Monday, May. 28, 1951
Atomic Housecleaning
Atomic Housecleaning Reporting for work at General Electric's plutonium plant in Hanford, Wash., a night watchman began the routine of checking in. He stopped before an Alpha radiation counter about the size and shape of a soft-drink machine, casually stuck his hands in, and listened for the amplified clicks by which the sensitive instrument registers its count. The chatter he heard from the machine shocked the startled patrolman right out of his routine, sent him rushing to the Health Instruments Division. There, doctors quickly confirmed the machine's verdict. His hands were emitting more radiation than a radium watch dial.
Under questioning, the contaminated patrolman tried to remember where he could have picked up his dose of radiation. Finally he recalled that on his rounds the night before, he had come across a broken wrench. Unaware that it had been used on equipment for processing plutonium, he had taken the wrench home, figuring that it might come in handy around the house.
A crew of technicians raced out to Richland, eight miles from the check-in gate, to test the suspected wrench and the patrolman's home. Both proved to be radioactive. At once, the intricate machinery of the Atomic Age whirred into action.

-=-=-

In the article above about the Hanford night watchman, how far was Richland from the check-in gate?

-=-=-

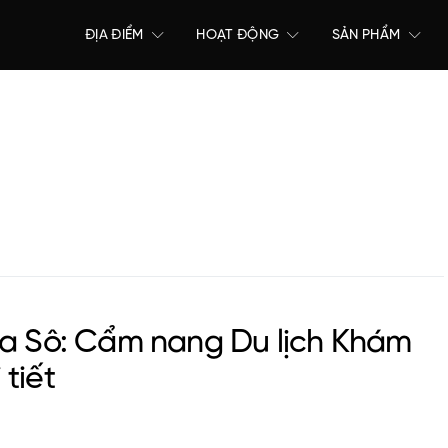
ĐỊA ĐIỂM
HOẠT ĐỘNG
SẢN PHẨM
Ea Sô: Cẩm nang Du lịch Khám
tiết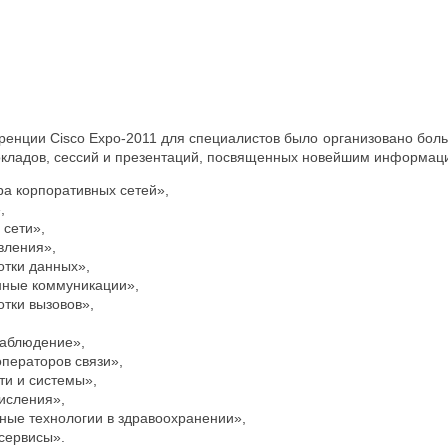
ренции Cisco Expo-2011 для специалистов было организовано бол
окладов, сессий и презентаций, посвященных новейшим информац
а корпоративных сетей»,
,
 сети»,
вления»,
отки данных»,
ные коммуникации»,
тки вызовов»,
,
аблюдение»,
ператоров связи»,
ти и системы»,
исления»,
ые технологии в здравоохранении»,
сервисы».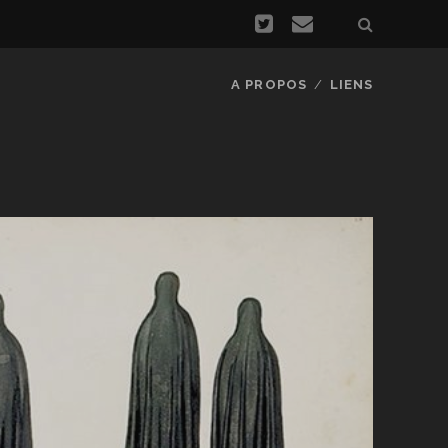
A PROPOS
LIENS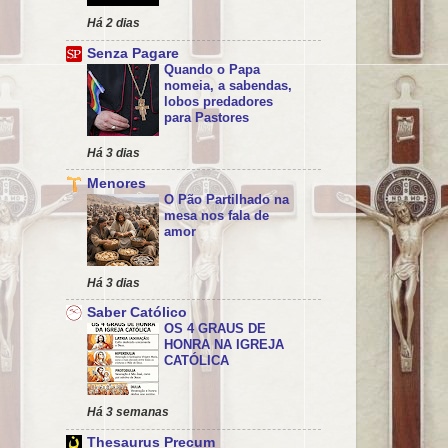
Há 2 dias
Senza Pagare
Quando o Papa
nomeia, a sabendas,
lobos predadores
para Pastores
Há 3 dias
Menores
O Pão Partilhado na
mesa nos fala de
amor
Há 3 dias
Saber Católico
OS 4 GRAUS DE
HONRA NA IGREJA
CATÓLICA
Há 3 semanas
Thesaurus Precum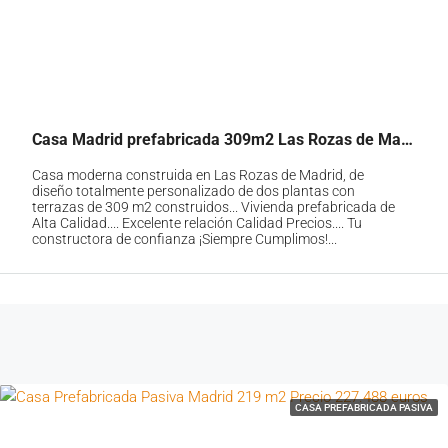
Casa Madrid prefabricada 309m2 Las Rozas de Madrid
Casa moderna construida en Las Rozas de Madrid, de
diseño totalmente personalizado de dos plantas con
terrazas de 309 m2 construidos... Vivienda prefabricada de
Alta Calidad.... Excelente relación Calidad Precios.... Tu
constructora de confianza ¡Siempre Cumplimos!...
CASA PREFABRICADA PASIVA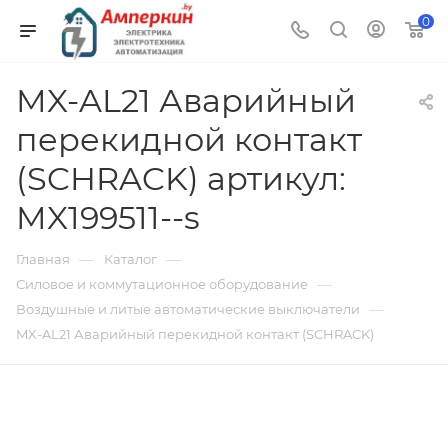
0
MX-AL21 Аварийный
перекидной контакт
(SCHRACK) артикул:
MX199511--s
—
—
Главная
Каталог
—
Силовое и коммутационное оборудование
—
Воздушные и литые автоматические выключатели
MX-AL21 Аварийный перекидной контакт (SCHRACK)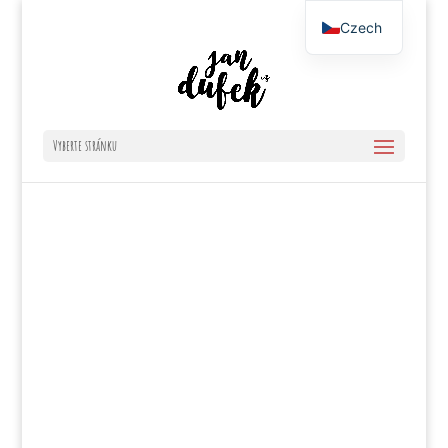
Czech
English
Vyberte stránku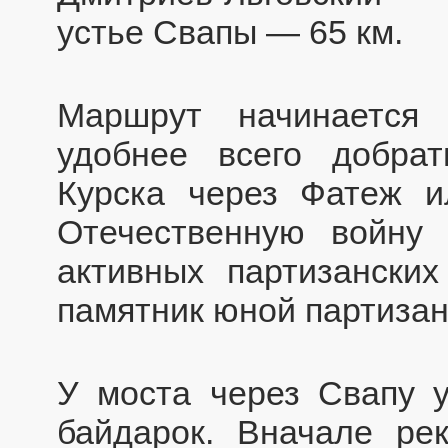
устье Свапы — 65 км.
Маршрут начинается
удобнее всего добра
Курска через Фатеж и
Отечественную войну
активных партизанских
памятник юной партизан
У моста через Свапу 
байдарок. Вначале ре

-=-=-

## ANSWER SPACE
Eight miles.